▶ [Task statement]: Return exactly the lines that run from the one containing "nose: (229, 321)" to the end of the entries, with both ends included.

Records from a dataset
###
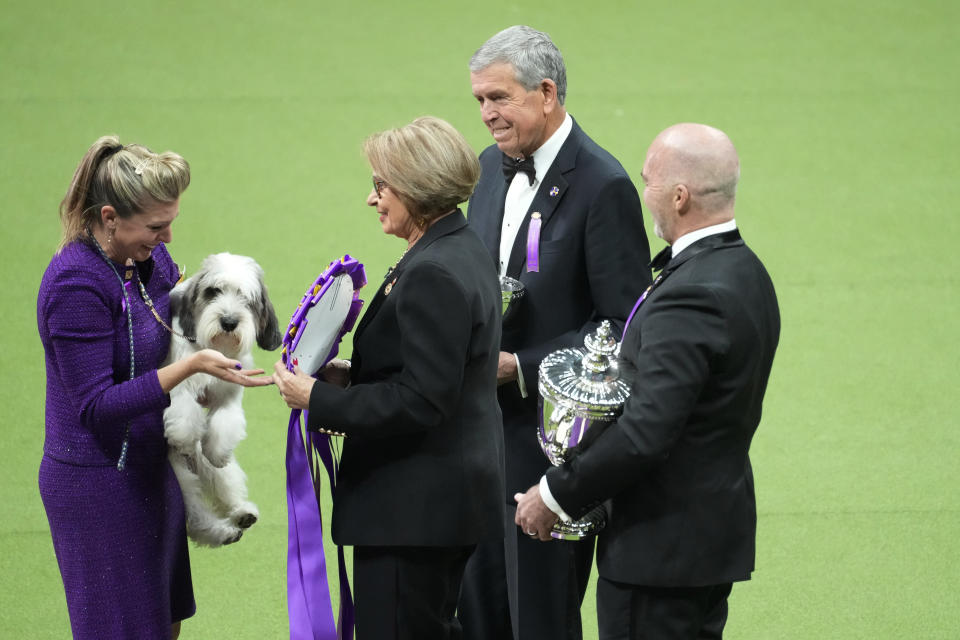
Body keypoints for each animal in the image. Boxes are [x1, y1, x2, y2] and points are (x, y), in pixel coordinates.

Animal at [161, 252, 280, 548]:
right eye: (213, 291)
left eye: (246, 297)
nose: (229, 321)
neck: (213, 347)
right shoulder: (179, 384)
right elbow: (183, 412)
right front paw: (182, 436)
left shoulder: (228, 395)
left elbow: (223, 423)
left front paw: (217, 451)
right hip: (180, 478)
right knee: (195, 516)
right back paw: (222, 531)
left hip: (212, 471)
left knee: (225, 487)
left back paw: (241, 515)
###
▶ [Answer]:
nose: (229, 321)
neck: (213, 347)
right shoulder: (179, 384)
right elbow: (183, 412)
right front paw: (182, 436)
left shoulder: (228, 395)
left elbow: (223, 423)
left front paw: (217, 451)
right hip: (180, 478)
right knee: (195, 516)
right back paw: (222, 531)
left hip: (212, 471)
left knee: (225, 487)
left back paw: (241, 515)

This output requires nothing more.